Prevalence, Underlying Causes, and Preventability of Sepsis-Associated Mortality in US Acute Care Hospitals

Affiliations

Prevalence, Underlying Causes, and Preventability of Sepsis-Associated Mortality in US Acute Care Hospitals

Chanu Rhee et al. JAMA Netw Open. .

Abstract

Importance: Sepsis is present in many hospitalizations that culminate in death. The contribution of sepsis to these deaths, and the extent to which they are preventable, is unknown.

Objective: To estimate the prevalence, underlying causes, and preventability of sepsis-associated mortality in acute care hospitals.

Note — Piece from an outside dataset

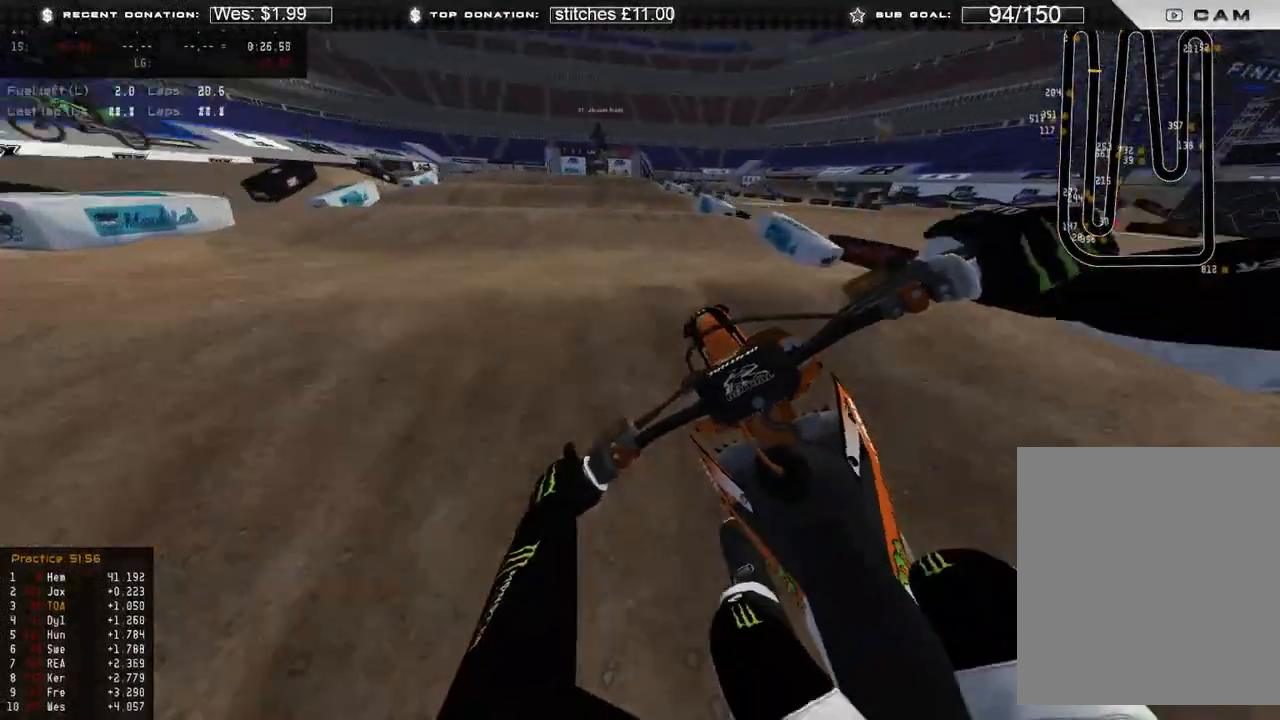
{"dt_ms": 500, "buttons": [], "left_stick": "up-left", "right_stick": "down-right", "events": [[50, "right_stick", "down-right"], [83, "left_stick", "up"], [117, "R3", "down"], [200, "R3", "up"], [250, "B", "down"], [283, "R2", "up"], [300, "left_stick", "up-left"], [350, "B", "up"]]}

Design, setting, and participants: Cohort study in which a retrospective medical record review was conducted of 568 randomly selected adults admitted to 6 US academic and community hospitals from January 1, 2014, to December 31, 2015, who died in the hospital or were discharged to hospice and not readmitted. Medical records were reviewed from January 1, 2017, to March 31, 2018.

Main outcomes and measures: Clinicians reviewed cases for sepsis during hospitalization using Sepsis-3 criteria, hospice-qualifying criteria on admission, immediate and underlying causes of death, and suboptimal sepsis-related care such as inappropriate or delayed antibiotics, inadequate source control, or other medical errors. The preventability of each sepsis-associated death was rated on a 6-point Likert scale.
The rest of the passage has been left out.